━━━ Texte extrait

En attendant, deux questions méritent d’être posées et étayées par des faits et non des jugements a priori : La première est de savoir si la résolution du parlement Européen exprime une hostilité d’un genre nouveau à l’endroit du Maroc ? Auquel cas, il faudrait aborder frontalement la question du décalage en Europe, entre un parlement hostile et à l’inverse un exécutif manifestement décidé à renforcer le partenariat stratégique Maroc-UE comme vient de le confirmer Joseph Borrell lors de sa visite à Rabat en décembre dernier. Peut-on, en toute logique, avoir pour «partenaire stratégique», une entité politique dont l’institution représentative nous serait, dans de telles proportions, hostile ? 

La deuxième question est de savoir si la posture critique du parlement Européen, ne traduit pas plutôt un sentiment d’exaspération à l’égard des pratiques auxquelles le Maroc recourt pour défendre ses intérêts ? Et dans ce cas, c’est nos méthodes d’action qui sont pointées et qu’il convient de mettre à plat. Par exemple, alors que le Parlement européen semble comme jamais secoué par des affaires de corruption dans lesquelles le Qatar et le Maroc sont précisément cités, l’attitude jugée «intrusive» de la délégation marocaine dépêchée au parlement pour peser sur le vote de la résolution, semble avoir été très mal vécue.

━━━━━━
━━━ Entrées de données

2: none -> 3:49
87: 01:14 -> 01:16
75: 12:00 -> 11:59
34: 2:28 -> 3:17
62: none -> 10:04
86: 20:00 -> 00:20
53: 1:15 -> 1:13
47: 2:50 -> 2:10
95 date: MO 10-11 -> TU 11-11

━━━━━━

Objectif de l'exercice –
Pourriez-vous reproduire à l'identique le passage du texte sur la résolution du Parlement européen qui va de « En attendant, deux » jusqu'à « proportions, hostile ? », ces deux extrémités comprises ? Ce matériel forme un ensemble distinct du texte.

Bonne réponse –
En attendant, deux questions méritent d’être posées et étayées par des faits et non des jugements a priori : La première est de savoir si la résolution du parlement Européen exprime une hostilité d’un genre nouveau à l’endroit du Maroc ? Auquel cas, il faudrait aborder frontalement la question du décalage en Europe, entre un parlement hostile et à l’inverse un exécutif manifestement décidé à renforcer le partenariat stratégique Maroc-UE comme vient de le confirmer Joseph Borrell lors de sa visite à Rabat en décembre dernier. Peut-on, en toute logique, avoir pour «partenaire stratégique», une entité politique dont l’institution représentative nous serait, dans de telles proportions, hostile ?